Former National Security Adviser Susan Rice is suggesting the nation should focus more on law enforcement reform rather than defunding the police altogether.
On Tuesday, CBS News’ Jericka Duncan asked Rice if she supports the call to defund police.
“No. That’s not terminology I would use. But what I would say is this, we have a long history of inequality, of oppression, that endures in this country and we need the police to be a part of the solution,” Rice said.
She added, “In some instances they are and other communities they’re not. There’s no one size fits all approach. So, I’m for re-imagining the role of the police.”

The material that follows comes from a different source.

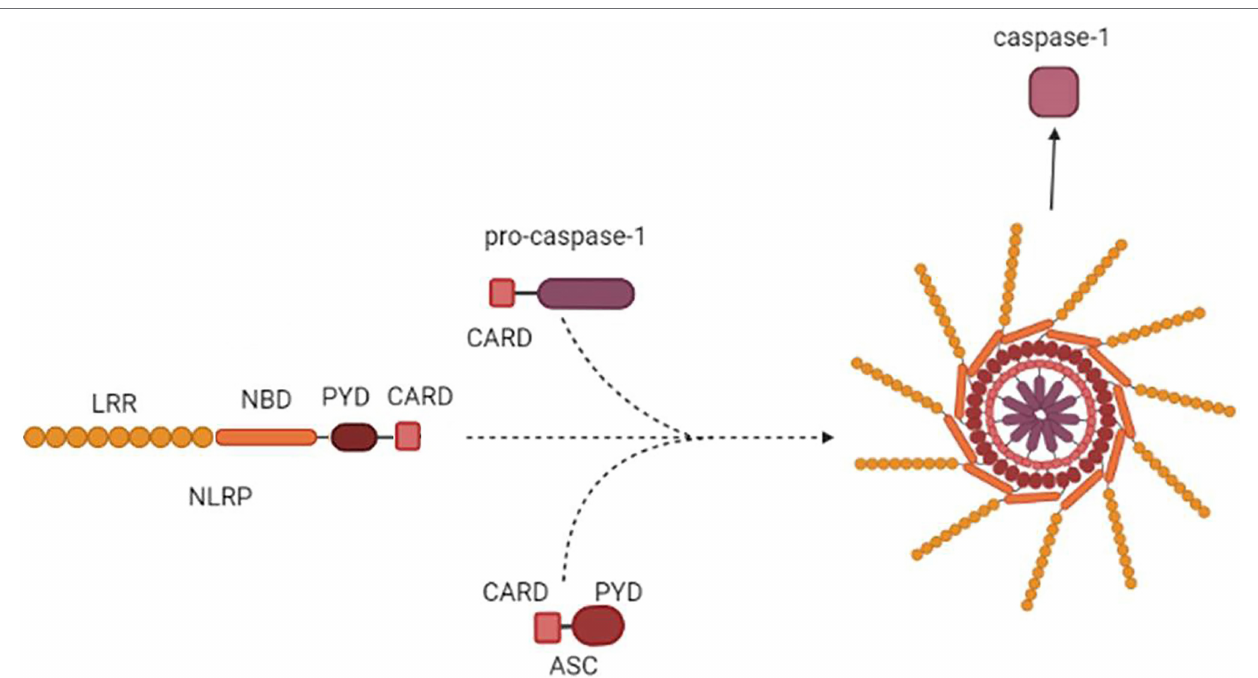
FIGURE 2 | Inflammasome assembly. NLRP3 is used as an example to demonstrate inflammasome assembly. NALRP3 PYD-CARD polymerizes with PYD-CARD of an ASC adaptor. The adaptor CARD then forms a dimer with CARD of pro-caspase-1. The macromolecule formed by oligomerized NLRP3-ASC-pro-caspase-1 complex is assembled into the multi-subunit, wheel-shaped inflammasome complex, which releases active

Check out her comments below:
Do you support the call to defund police? — @JerickaDuncan— CBS This Morning (@CBSThisMorning) August 4, 2020
"No. That's not terminology I would use… There's no one size fits all approach. I'm for re-imagining the role of the police." — @AmbassadorRice pic.twitter.com/1oKQzClXSD
Rice recommended removing police from areas including social work and reallocating resources to invest more in communities.
She argued it is not feasible to simply take all funding away from police.
“You can’t just take money away uniformly and put it somewhere else or take it away altogether. I think we need to look at this community by community and be quite thoughtful about it,” Rice said.
The call to defund the police emerged over the Minneapolis police killing of George Floyd.
The New York City Council slashed the $1 billion NYPD budget after passing an $88 billion budget after midnight on July 1, as IJR previously reported.
When asked if it is the right time to cut funding from the police department, New York City Mayor Bill de Blasio (D) defended the decision noting the importance of pouring funding into communities instead of policing.
Rice’s comments come as federal agents are being deployed to cities across the nation in efforts to fight violent crime.
The Trump administration will be sending additional federal forces to Cleveland, Detroit, and Milwaukee, the Department of Justice announced on July 29, as IJR previously reported.